院長コラム

新型コロナウィルス感染症(covid-19)今後の動向予想

現在の状況は、症状によらず確定患者を入院させるといった封じ込め作戦ではなく、軽症者は自宅で療養し、重症者の救命を最優先とする、段階に来ています(死亡率を下げないといけない)。
今後、全国的な流行へと移行する可能性が高いでしょう(そもそも春節時に中国からの渡航をフリーパスで通していた時点で予想されていました案件です)。封じ込められるなら、封じ込めた方がいいですが、正直難しいと思います。

<外出自粛はいつまで?>

長くて3月末までと考えています。
外出自粛が2週間行われたとしても、潜伏期を考えればプラス1週間ぐらいは患者数が増加傾向となるでしょう。その後、患者数は減少に転じると思います。
そこでキモなのが動じないことです。メディアは煽るでしょうが、動じないことです。
3月末以降、患者数が減ってきたにせよ、増えてきたにせよ、外出自粛(特に後述するスーパースプレッダーとなりそうな環境は避けたほうが無難)を継続したほうがベターかと思います。

<「ミスト」という映画>

「ミスト」という映画があります。今まで観た映画の中でも原作を超えた稀有な傑作ではありますが、ものすごく胸糞悪くなる映画です。ネタバレしてしまうので多くは書けませんが、ざっくり言うと宇宙人が地球にやって来て、地球が霧(ミスト)に包まれます。環境の激変に皆が疑心暗鬼になり、扇動者の力(熱演!)により人民はパニック、えらいことになっていきます。
宇宙人=新型コロナウィルス、扇動者=不安を煽るメディアと考えていただければわかりやすいかと思います。興味を持たれた方は鑑賞を勧めますが本当に胸糞悪くなるエンディングなので、やっぱり勧めません・・・。

<感染力は、どうもインフルエンザほどではなさそう>

国内で発見された新型コロナウィルス感染確定患者の濃厚接触者(1症例あたり数名から数十名)を保健所が追跡していますが、その後に感染が確認されたのが、ほぼ、同居者など家族に限られているのです。これがインフルエンザだったら、もっと学校や職場でのクラスターが確認されるものです。
ただし、例外があります。密集した閉鎖空間に長時間いたことから、大人数に感染させてしまう事案です(某ダイヤモンド号、某スポーツジム等)。今回の新型ウイルスでも、1人で多人数に感染させてしまうスーパースプレッダーがいることが明らかになりました。ほとんどの方は1人以下にしか感染させていなくても、スーパースプレッダーが一定数いると、「ある感染者がその感染症に免疫を全く持たない集団に入ったとき、感染性期間に直接感染させる平均の人数」(基本再生産数)が増えます。
インフルエンザと比して、新型コロナの基本再生産数(1人が感染させた人数)のすそ野が広いことが特徴とわかってきたのです。今後は、スーパースプレッダーを封じ込むことができたとしたら、終息する可能性が見込まれます。これまでの積極的疫学調査のデータから、スーパースプレッダーとは「人」の特性ではなく、「環境」の特性によるものと考えられています。そのような環境をウイルスに提供しないことが重要かと思われます。
平たく言うと、密集した閉鎖空間には行くな、ということです。

<結局、一番大事なこと>

ここ数回、なんども書いてますが病院や診療所をスーパースプレッダーの場にしないこと。

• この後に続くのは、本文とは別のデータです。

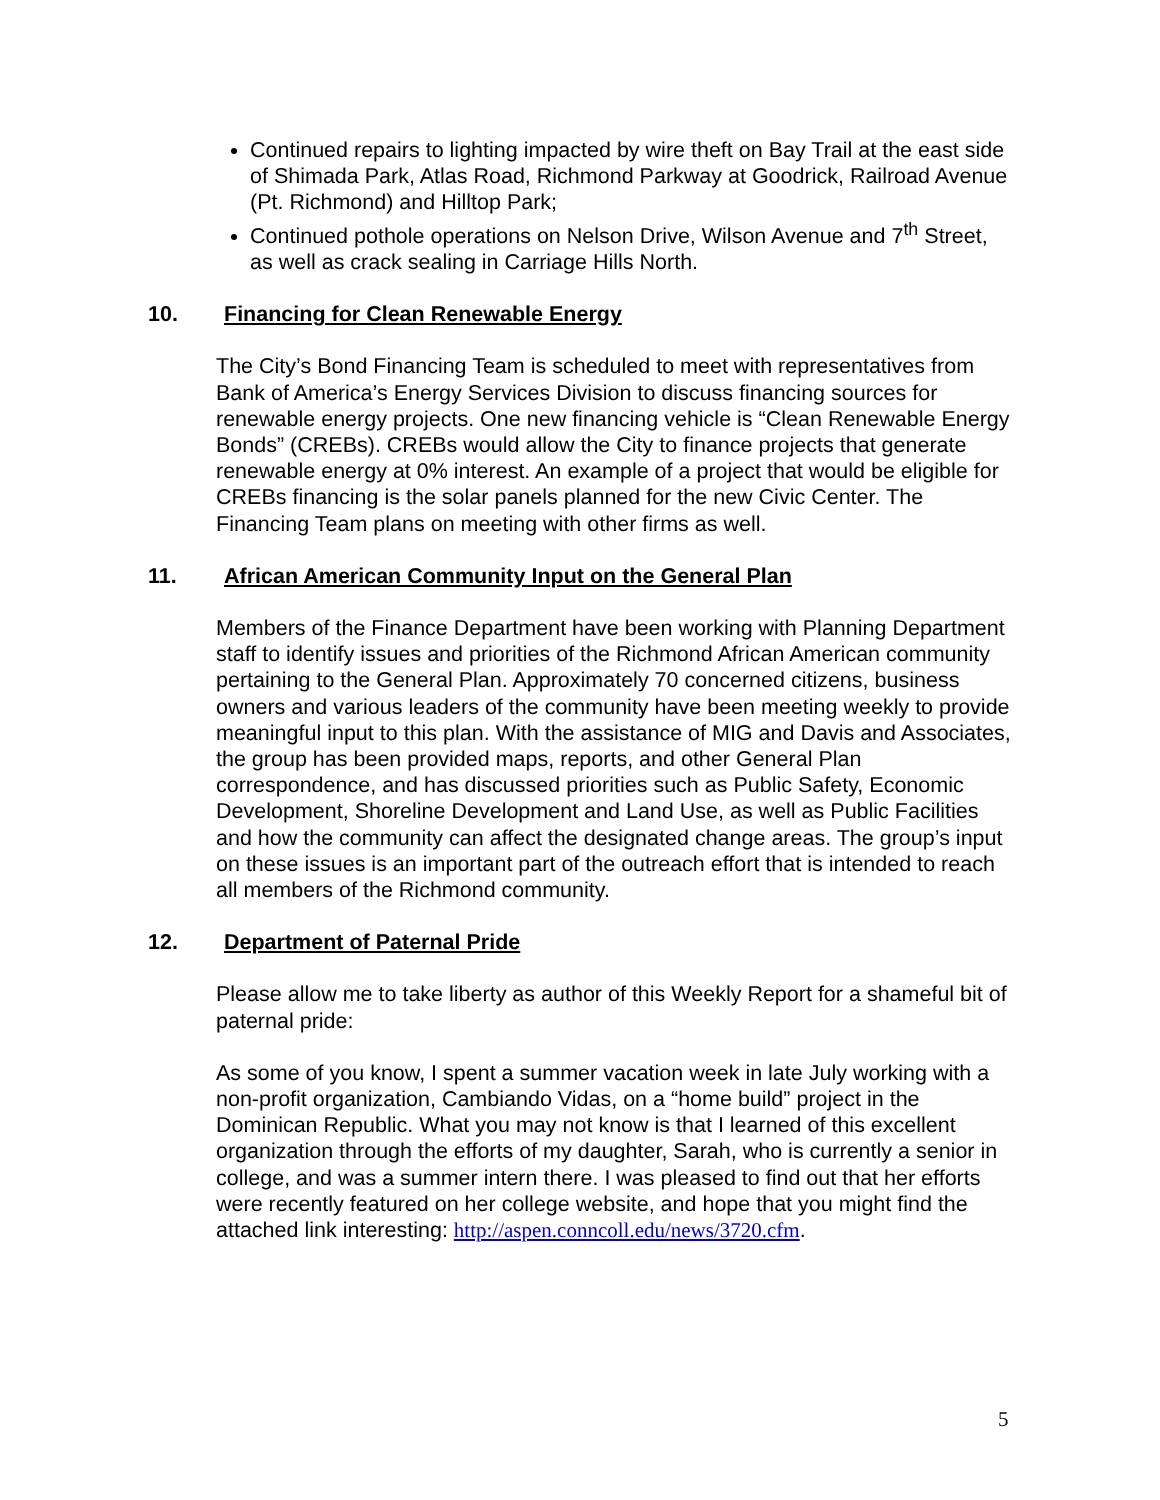Continued repairs to lighting impacted by wire theft on Bay Trail at the east side of Shimada Park, Atlas Road, Richmond Parkway at Goodrick, Railroad Avenue (Pt. Richmond) and Hilltop Park;
Continued pothole operations on Nelson Drive, Wilson Avenue and 7<sup>th</sup> Street, as well as crack sealing in Carriage Hills North.
10. Financing for Clean Renewable Energy
The City’s Bond Financing Team is scheduled to meet with representatives from Bank of America’s Energy Services Division to discuss financing sources for renewable energy projects. One new financing vehicle is “Clean Renewable Energy Bonds” (CREBs). CREBs would allow the City to finance projects that generate renewable energy at 0% interest. An example of a project that would be eligible for CREBs financing is the solar panels planned for the new Civic Center. The Financing Team plans on meeting with other firms as well.
11. African American Community Input on the General Plan
Members of the Finance Department have been working with Planning Department staff to identify issues and priorities of the Richmond African American community pertaining to the General Plan. Approximately 70 concerned citizens, business owners and various leaders of the community have been meeting weekly to provide meaningful input to this plan. With the assistance of MIG and Davis and Associates, the group has been provided maps, reports, and other General Plan correspondence, and has discussed priorities such as Public Safety, Economic Development, Shoreline Development and Land Use, as well as Public Facilities and how the community can affect the designated change areas. The group’s input on these issues is an important part of the outreach effort that is intended to reach all members of the Richmond community.
12. Department of Paternal Pride
Please allow me to take liberty as author of this Weekly Report for a shameful bit of paternal pride:
As some of you know, I spent a summer vacation week in late July working with a non-profit organization, Cambiando Vidas, on a “home build” project in the Dominican Republic. What you may not know is that I learned of this excellent organization through the efforts of my daughter, Sarah, who is currently a senior in college, and was a summer intern there. I was pleased to find out that her efforts were recently featured on her college website, and hope that you might find the attached link interesting: http://aspen.conncoll.edu/news/3720.cfm.
5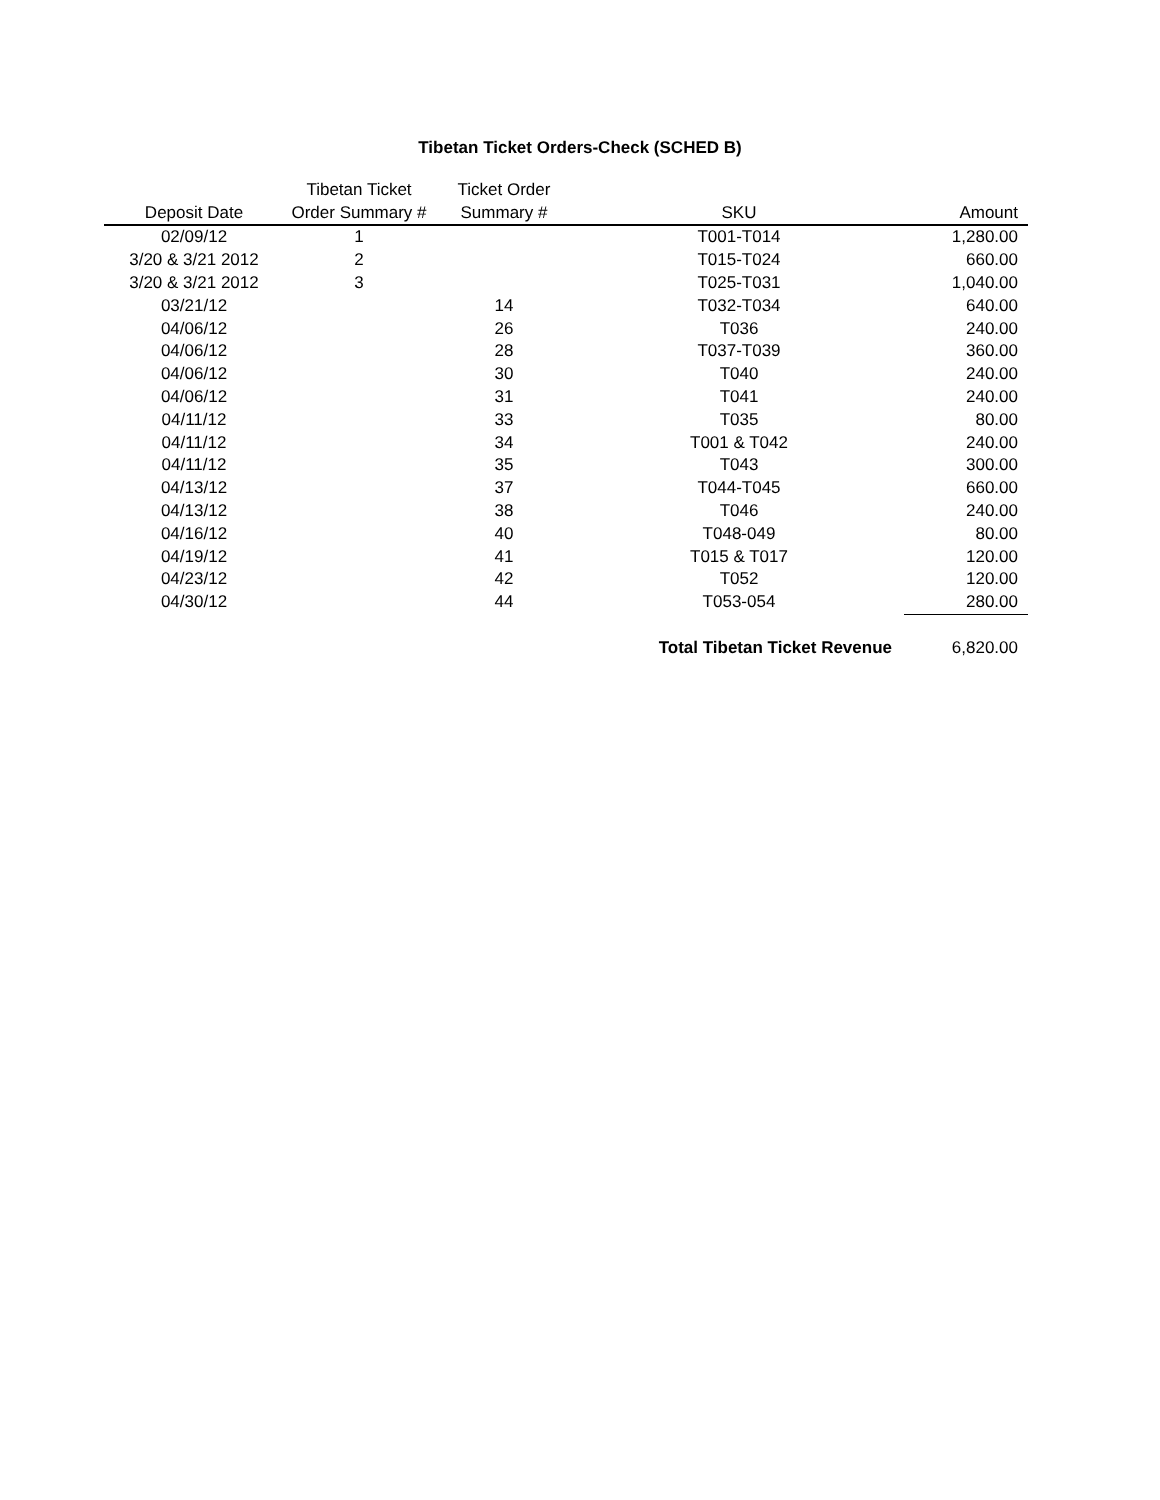Tibetan Ticket Orders-Check (SCHED B)
| Deposit Date | Tibetan Ticket Order Summary # | Ticket Order Summary # | SKU | Amount |
| --- | --- | --- | --- | --- |
| 02/09/12 | 1 | | T001-T014 | 1,280.00 |
| 3/20 & 3/21 2012 | 2 | | T015-T024 | 660.00 |
| 3/20 & 3/21 2012 | 3 | | T025-T031 | 1,040.00 |
| 03/21/12 | | 14 | T032-T034 | 640.00 |
| 04/06/12 | | 26 | T036 | 240.00 |
| 04/06/12 | | 28 | T037-T039 | 360.00 |
| 04/06/12 | | 30 | T040 | 240.00 |
| 04/06/12 | | 31 | T041 | 240.00 |
| 04/11/12 | | 33 | T035 | 80.00 |
| 04/11/12 | | 34 | T001 & T042 | 240.00 |
| 04/11/12 | | 35 | T043 | 300.00 |
| 04/13/12 | | 37 | T044-T045 | 660.00 |
| 04/13/12 | | 38 | T046 | 240.00 |
| 04/16/12 | | 40 | T048-049 | 80.00 |
| 04/19/12 | | 41 | T015 & T017 | 120.00 |
| 04/23/12 | | 42 | T052 | 120.00 |
| 04/30/12 | | 44 | T053-054 | 280.00 |
| | | | Total Tibetan Ticket Revenue | 6,820.00 |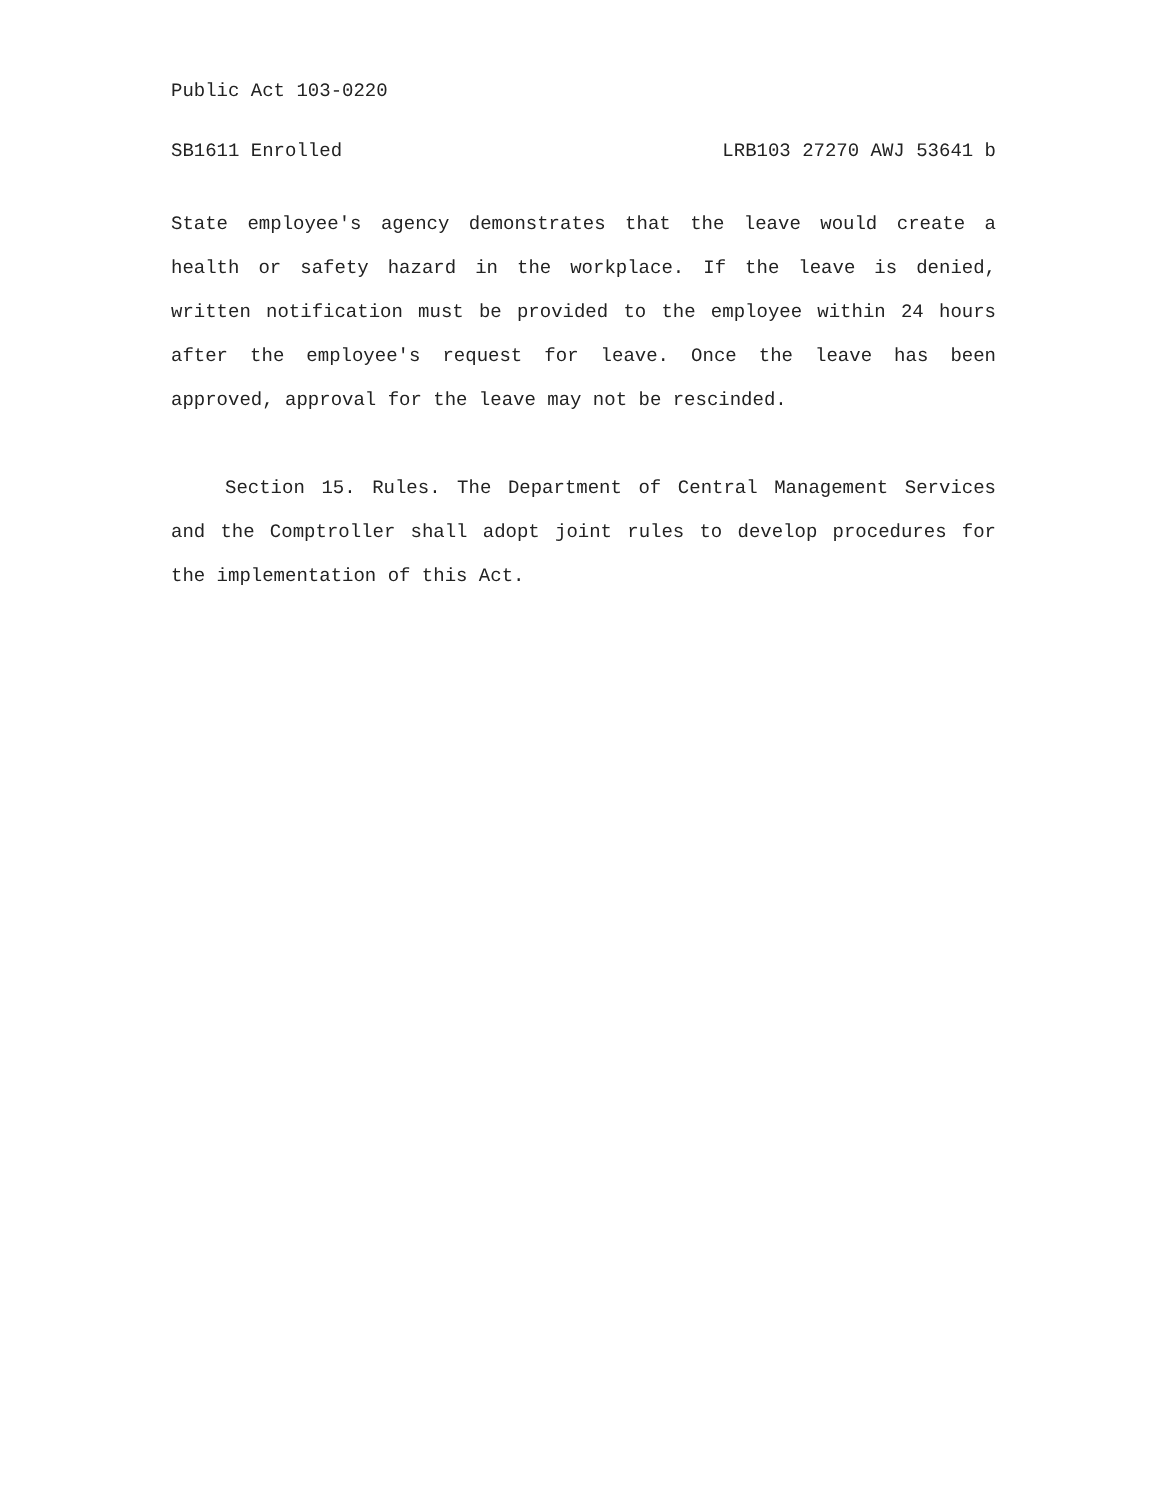Public Act 103-0220
SB1611 Enrolled LRB103 27270 AWJ 53641 b
State employee's agency demonstrates that the leave would create a health or safety hazard in the workplace. If the leave is denied, written notification must be provided to the employee within 24 hours after the employee's request for leave. Once the leave has been approved, approval for the leave may not be rescinded.
Section 15. Rules. The Department of Central Management Services and the Comptroller shall adopt joint rules to develop procedures for the implementation of this Act.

そもそも診断がついても軽症者に対する特異的治療はありません(特効薬はありません)。

むしろ、感染を広げてしまうリスクがあるのです。もしくは新型コロナに感染していなかったとしても、感染して帰ってくることになるかもしれません。
また、さかんにPCR検査について話題に上がりますが、この検査の感度は高くないです(おそらく70%以下だと思います)。お隣の韓国の検査数がものすごいことになっていますが、医療ベンチャーの仕業だと思います。感度、特異度については何ら触れません。
また、仮に検査して陰性であっても感染を否定できません。偽陰性の可能性が高いからです。偽陰性は(実は感染者であるかもしれないのに)感染予防をとらなくなるリスクがあります。「陰性だ、やったー」ではないのです。
新型コロナウィルスが地域的に流行しているあいだは、風邪症状を認めたら「自分は新型コロナに感染したかもしれない」と考えて、症状が治まるまでは自己隔離を徹底すること(診断を仰いではいけない)。
ほとんどの方が風邪症状のままで軽快するはずです。
ただし、基礎疾患がある方や高齢者については、症状を認めた段階で、かかりつけ医に相談してください(もちろん電話で)。場合によっては早期の診断と見守りが必要になるかもしれません。